Surprising New Feature in AMD Ryzen 3000

Resiliencia · September 2, 2020, 1:10pm

https://www.agner.org/forum/viewtopic.php?t=41
Souce.

Kresimir · September 2, 2020, 1:24pm

Could you please tell me in your words what the surprising new feature is?

This website is asking me to disable my ad blocker, and I have no intention of doing that. They and their ads can go to heck.

Resiliencia · September 2, 2020, 1:28pm

I have just finished testing the AMD Zen 2 CPU. The results are in my microarchitecture manual and my instruction tables https://www.agner.org/optimize/#manuals.

I discovered that the Zen 2 has a new surprising feature that we have never seen before: It can mirror the value of a memory operand inside the CPU so that it can be accessed with zero latency.

This assembly code shows an example:

CODE: SELECT ALL

mov dword [rsi], eax
add dword [rsi], 5
mov ebx, dword [rsi]

When the CPU recognizes that the address [rsi] is the same in all three instructions, it will mirror the value at this address in a temporal internal register. The three instructions are executed in just 2 clock cycles, where it would otherwise take 15 clock cycles.

It can even track an address on the stack while compensating for changes in the stack pointer across push, pop, call, and return instructions. This is useful in 32-bit mode where function parameters are pushed on the stack. A simple function can read its parameters without waiting for the values to be stored on the stack and read back again. This does not work if the stack pointer is modified by any other instructions or copied to a frame pointer.

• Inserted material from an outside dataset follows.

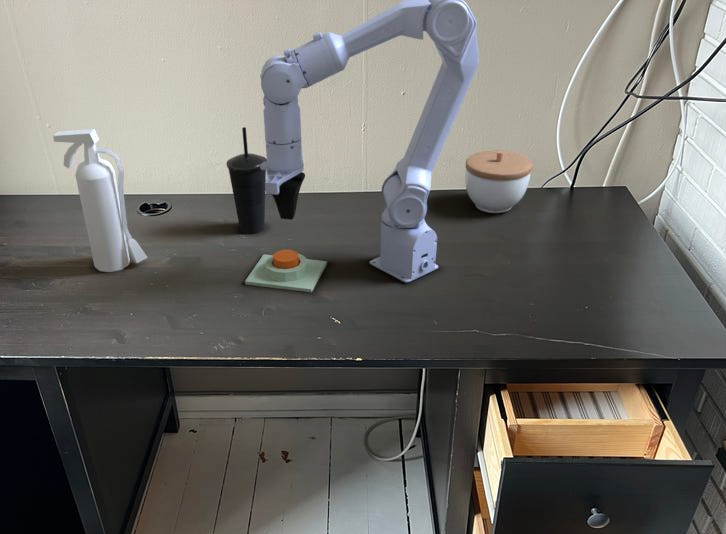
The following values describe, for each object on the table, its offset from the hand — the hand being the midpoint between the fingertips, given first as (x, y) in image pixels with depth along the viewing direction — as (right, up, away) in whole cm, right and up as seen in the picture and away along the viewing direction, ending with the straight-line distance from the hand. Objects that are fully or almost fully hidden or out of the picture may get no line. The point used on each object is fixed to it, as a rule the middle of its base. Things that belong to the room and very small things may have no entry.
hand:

Therefore, it doesn’t work with functions that set up a stack frame.

The mechanism works only under certain conditions. It must use general purpose registers, and the operand size must be 32 or 64 bits. The memory operand must use a pointer and optionally an index. It does not work with absolute or rip-relative addresses.

It seems that the CPU makes assumptions about whether memory operands have the same address before the addresses have been calculated. This may cause problems in case of pointer aliasing. If the second instruction in the above example has a different pointer register with the same value, you have a problem of pointer aliasing. The CPU assumes that the addresses are different so that the value of eax is directly forwarded to ebx without adding 5. It takes 40 clock cycles to undo the mistake and redo the correct calculation.

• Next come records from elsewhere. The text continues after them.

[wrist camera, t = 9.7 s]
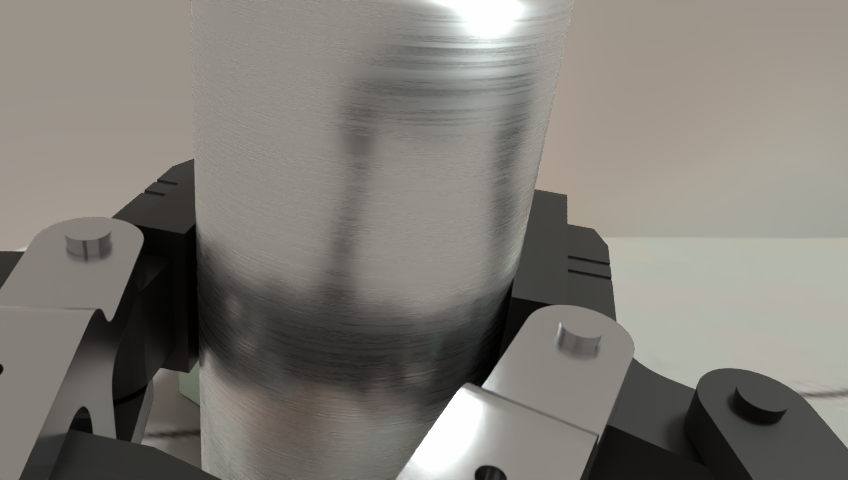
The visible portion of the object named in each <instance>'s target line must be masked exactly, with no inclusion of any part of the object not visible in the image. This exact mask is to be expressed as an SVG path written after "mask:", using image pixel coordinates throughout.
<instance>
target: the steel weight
mask: <svg viewBox="0 0 848 480" xmlns="http://www.w3.org/2000/svg"><path fill="white" fill-rule="evenodd" d="M190 4H191V43H192V85H193V86H192V88H193V128H194V171H195V213H196V254H197V296H198V337H199V379H200V421H201V462H202V470H203V471H205V472H207V473H209V474H211V475H213V476H216V477H218V478H220V479H222V480H395V479H396V478H397V477H398V475H399V474H400V472H401V471H402V469H403V468H404V467H405V465H406V464H407V462H408V461H409V460H410V458H411V457H412V455H413V454H414V453H415V451H416V450H417V448H418V447H419V445H420V444H421V443H422V441H423V440H424V438H425V437H426V436H427V434H428V433H429V431H430V430H431V428H432V427H433V426H434V424H435V423H436V421H437V420H438V419H439V417H440V416H441V414H442V413H443V412H444V410H445V409H446V407H447V406H448V404H449V403H450V402H451V400H452V399H453V397H454V396H455V395H456V393H457V392H458V391H459V389H460V388H461V387H462V386H463V385H464V384H465V383H467V382H470V383H472V384H475V385H477V386H480V387H482V386H483V385H484V383H485V382H486V380H487V379H488V377H489V376H490V374H491V373H492V371H493V370H494V368H495V365H496V360H497V356H498V351H499V346H500V341H501V336H502V332H503V327H504V322H505V317H506V313H507V308H508V303H509V298H510V293H511V289H512V284H513V279H514V276H515V274H516V271H517V268H518V265H519V261H520V256H521V251H522V247H523V242H524V237H525V232H526V228H527V223H528V218H529V213H530V209H531V204H532V199H533V194H534V190H535V185H536V180H537V175H538V171H539V165H540V161H541V156H542V152H543V147H544V142H545V137H546V133H547V128H548V123H549V118H550V114H551V109H552V104H553V99H554V95H555V90H556V85H557V80H558V76H559V71H560V66H561V61H562V57H563V52H564V47H565V42H566V37H567V33H568V28H569V23H570V19H571V14H572V9H573V4H574V0H190Z"/></svg>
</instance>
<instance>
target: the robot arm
mask: <svg viewBox="0 0 848 480" xmlns="http://www.w3.org/2000/svg"><path fill="white" fill-rule="evenodd" d="M609 265H610V259H609V250H608V245H607V244H606V243H605V242H604V241H603V240H602V238H601V237H600V236H599V235H598V234H597V232H596V231H595V230H594V229H591V228H586V227H580V226H575V225H569V224H567V195H564V194H558V193H553V192H547V191H541V190H536V189H535V190H534V194H533V199H532V204H531V209H530V213H529V218H528V223H527V228H526V232H525V237H524V242H523V247H522V251H521V256H520V261H519V265H518V268H517V271H516V274H515V276H514V279H513V284H512V289H511V293H510V298H509V303H508V308H507V313H506V317H505V322H504V327H503V332H502V336H501V341H500V346H499V351H498V356H497V360H496V365H495V368H494V370H493V371H492V373H491V374H490V376H489V377H488V379H487V380H486V382H485V383H484V385H483V386H482V387H480V386H477V385H475V384H472V383H470V382H467V383H465V384H464V385H463V386H462V387H461V388H460V389H459V391H458V392H457V393H456V395H455V396H454V397H453V399H452V400H451V402H450V403H449V404H448V406H447V407H446V409H445V410H444V412H443V413H442V414H441V416H440V417H439V419H438V420H437V421H436V423H435V424H434V426H433V427H432V428H431V430H430V431H429V433H428V434H427V436H426V437H425V438H424V440H423V441H422V443H421V444H420V445H419V447H418V448H417V450H416V451H415V453H414V454H413V455H412V457H411V458H410V460H409V461H408V462H407V464H406V465H405V467H404V468H403V469H402V471H401V472H400V474H399V475H398V477H397V478H396V479H395V480H848V448H847V447H846V446H845V445H844V444H843V443H842V441H841V440H840V439H839V438H838V437H837V436H836V434H835V433H834V432H833V431H832V430H831V429H830V427H829V426H828V425H827V424H826V423H825V422H824V420H823V419H822V418H821V417H820V416H819V415H818V413H817V412H816V411H815V410H814V409H813V408H812V407H811V405H810V404H809V403H808V402H807V401H806V400H805V399H804V398H802V397H801V396H800V395H799V394H798V393H796V392H795V391H793V390H792V389H790V388H789V387H787V386H786V385H784V384H782V383H780V382H778V381H776V380H774V379H772V378H770V377H767V376H764V375H762V374H759V373H755V372H752V371H748V370H742V369H732V368H725V369H717V370H713V371H710V372H708V373H706V374H705V375H704V376H702V377H701V379H700V380H699V382H698V385H697V387H696V390H695V389H693V388H690V387H688V386H685V385H683V384H680V383H678V382H675V381H673V380H670V379H668V378H666V377H663V376H661V375H659V374H657V373H655V372H653V371H651V370H650V369H648V368H646V367H645V366H643V365H642V364H640V363H639V362H638V361H637V360H635V359H634V358H633V354H634V343H633V340H632V338H631V336H630V335H629V333H628V332H627V331H626V330H625V329H624V328H623V327H622V326H621V325H620V324H618V323H617V322H616V313H615V304H614V295H613V286H612V281H611V268H610V266H609ZM198 360H199V337H198V296H197V254H196V213H195V171H194V159H192V160H189V161H187V162H184V163H181V164H178V165H175V166H173V167H172V168H170V169H169V170H168V171H167V172H166V173H165V174H163V175H162V176H161V177H160V178H159V179H158V180H157V182H154V183H153V184H151V185H150V186H149V187H148V188H147V189H145V192H144V193H141V194H139V195H138V196H137V197H136V198H135V199H133V200H132V201H131V202H130V203H129V204H127V205H126V206H125V207H124V208H123V209H121V210H120V211H119V212H118V213H117V214H115V215H114V216H113V217H112V218H104V217H86V218H77V219H72V220H67V221H63V222H60V223H57V224H54V225H52V226H50V227H48V228H46V229H44V230H42V231H41V232H40V233H38V234H37V235H36V237H35V238H34V239H33V241H32V242H31V244H30V245H29V247H28V248H27V250H26V251H24V252H14V251H9V252H8V251H0V480H222V479H220V478H218V477H216V476H213V475H211V474H209V473H207V472H205V471H203V470H201V469H199V468H197V467H194V466H192V465H190V464H188V463H186V462H184V461H182V460H180V459H177V458H175V457H173V456H171V455H169V454H167V453H165V452H163V451H161V450H158V449H156V448H154V447H151V446H146V445H141V441H142V437H143V434H144V430H145V427H146V423H147V419H148V416H149V412H150V409H151V405H152V401H153V381H152V378H153V377H154V375H155V374H156V373H157V371H158V370H159V369H160V368H165V369H169V370H174V371H179V372H184V373H190V371H191V370H192V369H193V367H194V366H195V364H196V363H197V361H198Z"/></svg>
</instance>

Yet, this is a pretty amazing feature. Imagine how complicated it is to implement this in hardware without adding any latency. I wonder why this feature is not mentioned in any AMD documents or promotion material. At least, I can’t find any mentioning of this anywhere. AMD has something they call superforwarding, but this must be something else because it applies only to floating point registers.

Other interesting results for the Zen 2:
The vector execution units and data paths are all extended from 128 bits to 256 bits. A typical 256-bit AVX instruction is executed with a single micro-op, while the Zen 1 would split it into two 128-bit micro-ops. The throughput for 256-bit vector instructions is now as high as two floating point vector additions and two multiplications per clock cycle.

There is also an extra memory AGU so that it can do two 256-bit memory reads and one 256-bit write per clock cycle.

The maximum overall throughput for a mix of integer and vector instructions is five instructions or six micro-ops per clock for loops that fit into the micro-op cache. Long loops that don’t fit into the micro-op cache are limited by a fetch rate of up to 16 bytes or four instructions per clock. Intel processors have a similar limitation, and this is a very likely bottleneck for CPU intensive code.

All caches are big, the clock frequency is high, and you can get up to 64 cores. All in all, this is a quite competitive CPU as long as your software does not utilize the AVX512 instruction set. The software market is generally slow to adopt to new instruction sets, so I guess it makes economic sense for AMD to lag behind Intel in the race for new instruction sets and longer vector registers.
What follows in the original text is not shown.